Looking Further Afield: Chile is a Cyclists Dream



Chile Offers Cyclists an Array of Splendours

Chile is certainly an under-appreciated gem amongst the natural crown that is South America. Unique in its culture and customs, Chile boasts an equally unique geography – a long spit of land, grappling to the entirety of West Argentina. It is 25 times longer than it is wide, blisteringly hot in the north and perishingly cold in the south.

While Chile has over 6000km of coastline to the west, a cyclist can experience every kind of terrain on their travels. There is everything from the Atacama, the driest desert in the world to wine country and volcanoes, to mountains and fjords.




We take a look at some of the best spots the country has to offer, and why exploring on two wheels is the best choice.

Atacama Desert and Altiplano

As mentioned, the Atacama Desert exists as the driest on Earth. Vast expanses of salt flats, intersected by geysers and glistening blue lagoons provide a stunning foreground to towering volcanoes and rock formations.
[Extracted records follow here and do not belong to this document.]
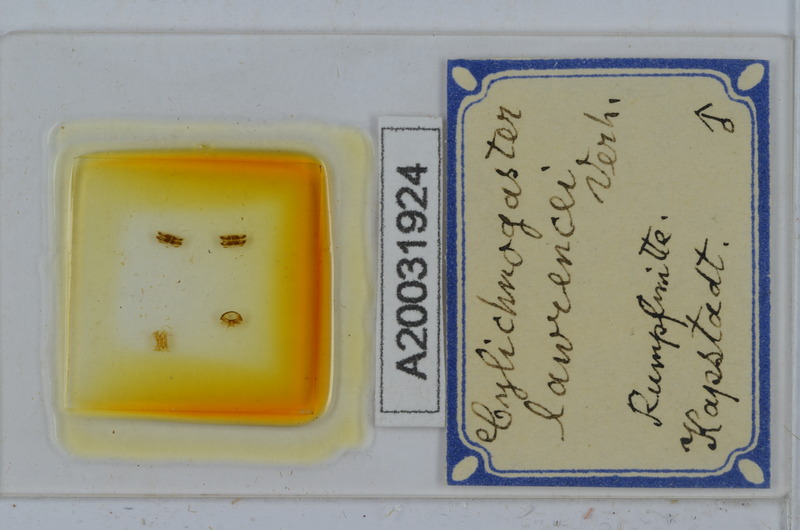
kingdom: Animalia
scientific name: Animalia
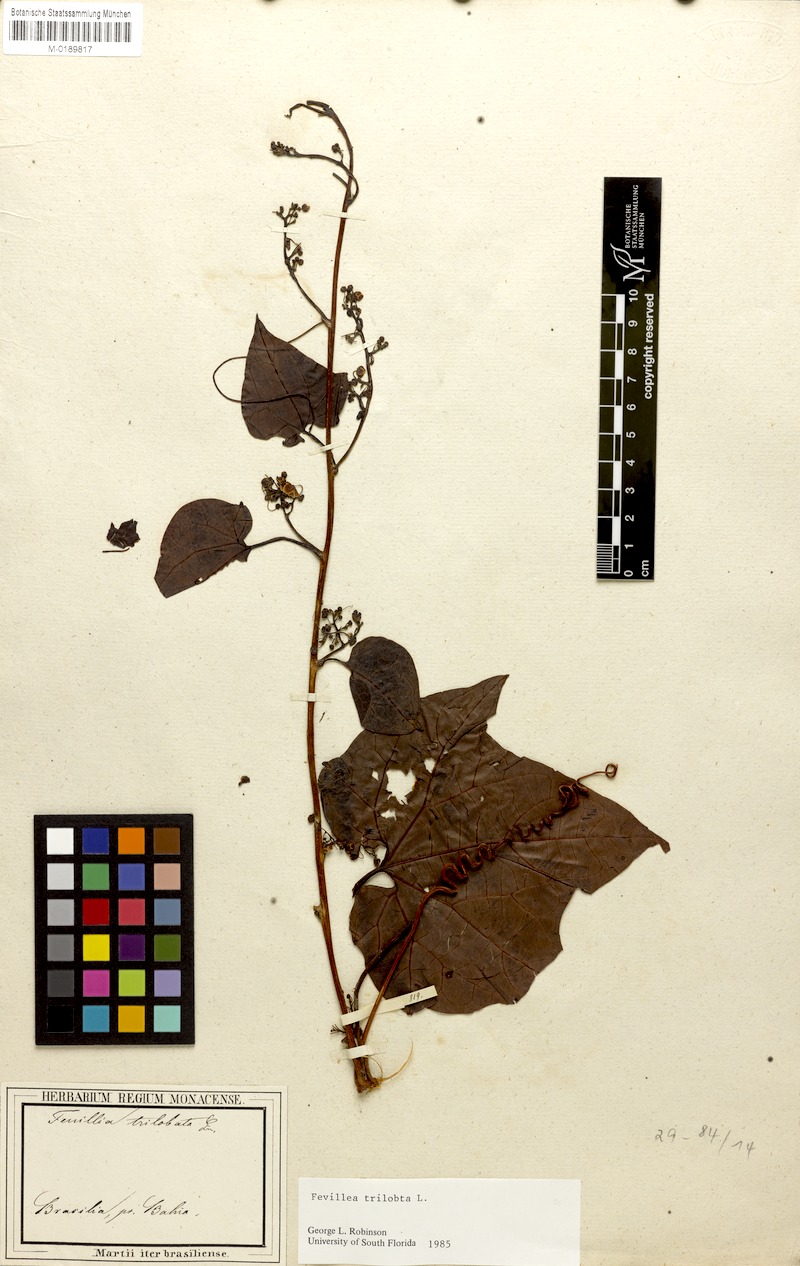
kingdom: Plantae
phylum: Tracheophyta
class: Magnoliopsida
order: Cucurbitales
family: Cucurbitaceae
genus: Fevillea
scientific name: Fevillea trilobata
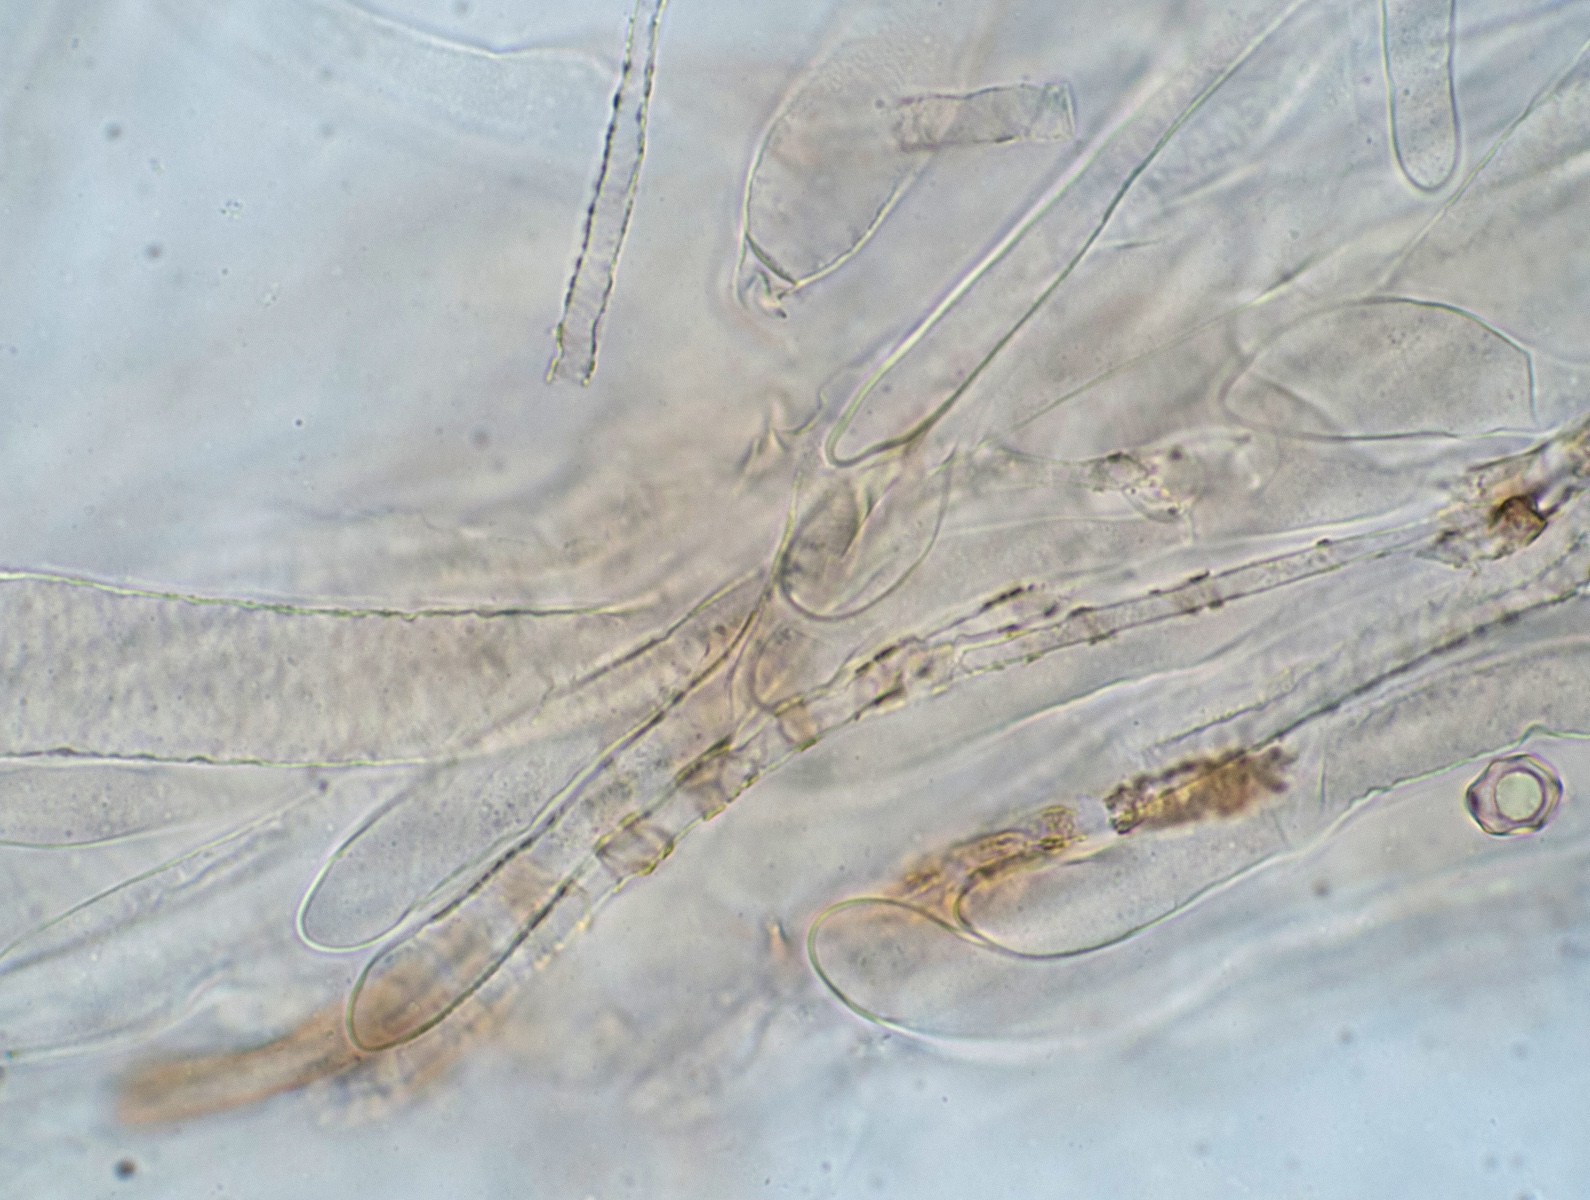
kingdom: Fungi
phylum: Basidiomycota
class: Agaricomycetes
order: Agaricales
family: Entolomataceae
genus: Entoloma
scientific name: Entoloma sericatum
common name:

At night the sky above transforms into a clear canvas of constellations and stars, and is said to be one of the best places to stargaze on the planet. While stunning in its natural beauty, it also provides a challenge for the more experienced cyclists, in particular the Altiplano sits high in the northeast of the Andes Mountains, within the desert itself.




The most extensive area of high plateau in the world, it touches the Chilean, Argentine, Bolivian and Peruvian borders. Lake Titicaca, which stands at a breathtaking 38,000 metres (12,4672 feet) above sea level, is certainly not to be missed.


Casablanca Valley

Moving further south into the cooler central region, it would be a shame not to talk about one of Chile’s greatest exports; wine. For the more intermediate riders, this region resembles the sorts of temperatures you’d find in the Mediterranean, with cool ocean breezes sweeping east from the Pacific Ocean.




However, Casablanca Valley is famed for its vast vineyards that produce world renowned wine, and is a region brimming with rolling chasms of green dotted with traditional Chilean settlements. It also stands between the coastal mountains and just northwest of the capital Santiago, so there are plenty of places to stop off and experience the local delicacies.


Carretara Austral

Said to be the most popular route in all of Chile, this incredible 621 mile stretch pretty much covers it all. While certainly a challenging ride, those lucky enough to experience it will venture through rural Patagonia. In parts, it is one of the most isolated regions in South America boasting glacial waterfalls, tropical plants, dolphin-infested fjords and marble caves.




Those with a yearning for an adventure after over a year full of restrictions to daily life, this is the choice for you. Puerto Río Tranquilo earns at least two days of your trip. After a rugged, bumpy journey, drop the bike for a kayak, and drift through the enchanting General Carrera Lake’s Marble Chapels, a matrix of glacial caves veined with blue striations carved over a period of 6,000 years.

Lake Llanquihue

Finding ourselves in Chile’s southern Lake District region, Lake Llanquihue is home to the largest paved cycle path in the country, so if the Carretara Austral route was somewhat daunting, this is for those who are looking for a light ride.

It is the second largest lake in Chile, and the cycle route takes between 3-4 days to complete. While the vast body of water relaxes the senses as you cycle round its circumference, you will find towering snow-capped volcanoes, including the great, glaciated Mount Tronador on the Argentine border (11,660 feet).




Its western shores are bordered by a sumptuous blanket of farmland, while the east is shrouded in shadow as the Andean foothills start to climb from out the water. Puerto Varas, Llanquihue, and Puerto Octay are popular lakeside towns, and offer many places to stay during your trip round the area.